I'm giving the following url:
http://www.currys.co.uk/gbuk/computing/laptops/laptops/lenovo-yoga-510-14-2-in-1-black-10146249-pdt.html
And I'm getting the following warning:
Warning: get_class() expects parameter 1 to be object, array given in C:\Users\danm\Documents\Websites\page-scraper-analyser\vendor\jkphl\micrometa\src\Jkphl\Micrometa\Parser\JsonLD.php on line 217
Unknown JSON-LD item: {"items":[{"id":"_:b0","types":["http:\/\/schema.org\/BreadcrumbList"]
Is it finding microdata but attempting to parse it as JSON-LD?
I've also noticed cases where no data is obtained though microdata is used on the page, is this indicative of poor configuration their end?
Thanks in advance
EDIT
Here's a list of urls with data that either isn't being returned, or is buggy:
-
http://www.argos.co.uk/product/6707596
As you can see from the source code, there is a product type, but when I attempt to parse the url, no data for the product is retrieved. -
http://www.johnlewis.com/apple-ipad-pro-a9x-ios-9-7-wi-fi-128gb/p2609387?colour=Silver
The product rating on this page is there, but it isn't returned.
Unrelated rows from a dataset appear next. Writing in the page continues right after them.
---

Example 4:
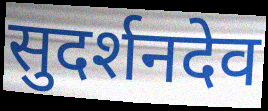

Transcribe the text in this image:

सुदर्शनदेव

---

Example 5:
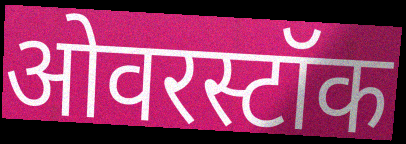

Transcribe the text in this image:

ओवरस्टॉक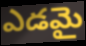
ఎడమై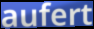
aufert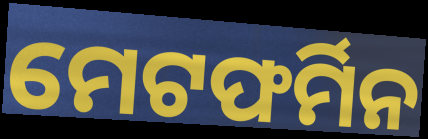
ମେଟଫର୍ମିନ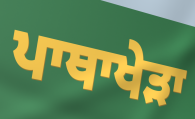
ਪਾਥਾਖੇੜਾ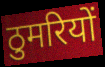
ठुमरियों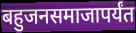
बहुजनसमाजापर्यंत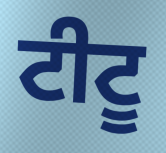
ਟੀਟੂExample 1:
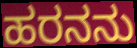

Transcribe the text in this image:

ಹರನನು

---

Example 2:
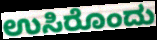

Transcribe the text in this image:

ಉಸಿರೊಂದು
Also, the product availability returns "http://schema.org/InStock" rather than the value/content. -
http://allrecipes.com/recipe/219164/the-best-parmesan-chicken-bake/?internalSource=popular&referringContentType=home%20page&clickId=cardslot%2010
The prep, cook and total time data on this recipe page isn't parsed. -
http://mashable.com/2017/02/14/spiderman-attacks-runner/?utm_cid=hp-h-1#sYDxayVyimqj
The json data is returned but the property types are set as the key as opposed to the name, so the properties are inaccessible via the usual method.
I appreciate that some of these may be down to the implementation of the microdata on the pages themselves.